No probs answering questions on Windows threading / synchronisation stuff. It's one area I've had a lot of time to play around with! :P

[kebby]

Might be redundant but I found the easiest way to check whether all worker threads have finished is by just having one integer variable and one auto reset event. During "work assignment" set the variable to the # of render threads, and at the end of each render thread's work, InterlockedDecrement the variable, and if it hits 0, send the event - which the main thread waits for.
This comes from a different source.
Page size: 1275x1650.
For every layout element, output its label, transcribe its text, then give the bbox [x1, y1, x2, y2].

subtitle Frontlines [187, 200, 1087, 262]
As for letting the render threads start, one auto reset event per render thread should be fine. You can use it for both signalling new work and exit - the thread can just check a global bool somewhere right after the WaitForSingleObject.

So main thread would do: pull critsec, set # of threads, assign work, set all start events, release critsec ... then wait for finished event. Done.

Bonus: If I'm not mistaken you can get rid of the special handling for the single threaded case that way. Just let the main thread run one iteration of what the render thread is doing. It'll dutifuly set all events right before it waits for them. Slightly redundant but works :)

[kebby]

Basically, in pseudo-C++

int threadsRunning = 0;
HANDLE startEvents[] = ...
HANDLE doneEvent = ...

Render Thread [# of cores - 1, render thread 0 is actually the main thread]

while (!exitFlag)
{
   RunRenderThread(threadNo); // threadno starts at 1
}

RunRenderThread(threadNo);

WaitForSingleObject(startEvents[threadNo]);
if (exitFlag) return;
for (;;)
{
  critSec.Enter();
  find_work(...);
  critSec.Leave();
  if (work)
    do_work(work);
  else
    break;
}
if (!InterlockedDecrement(threadsRunning))
   SetEvent(doneEvent);

Main thread:

schedule_work();
threadsRunning = numthreads;
for (int i=0; i<numthreads; i++)
  SetEvent(startEvents[i]);

// and now:
RunRenderThread(0);

WaitForSingleObject(doneEvent);
// and yay!

No sleeps, no state variables, guaranteed deadlock free, no special treatment for single core CPUs, you don't even need the critical section in the main thread anymore because all render threads are guaranteed to not run at that moment. :)

[yupferris]

Thanks for this @kebby , def going with that strategy. 👍

[yupferris]

Latest results:

This is consistently faster (except for Bare Faced Cheek, which seems anomalously fast in the first tests), by up to 13%, which is great. Also it's a bit cleaner; no Sleeps :)

The old results again, for comparison:

Thanks to @gsuberland and @kebby for their input :)

[yupferris]

Size-wise the new impl is an additional 188 bytes bigger (a total of 368 bytes for the entire multithreaded rendering impl), but I think that's still more than acceptable for the improvements in performance here. I'm just gonna merge this tomorrow if nobody else has any more input.

[kebby]

There's one optimization with a lot of work for questionable returns :D : Find some heuristic that guesses the CPU usage / render time of each track, and sort the tracks so that the threads process the tracks in order of descending complexity. That way the render threads are used optimally and it should give you another couple of %. You can easily do that at export/convert time - but I would probably be too lazy to do that :)

[yupferris]

Ha, yeah, nice idea, but I surely won't do it :) the current track order is dependency order (so that we could just store them as an ordered list and process them without walking the dependency chain originally) which should at least help with making sure tracks' dependencies are processed as early as possible (and perhaps that can be made better by also ranking tracks based on how many dependents they have, not just whatever we get from a depth-first search through the graph from the master) and anything beyond that is probably overkill.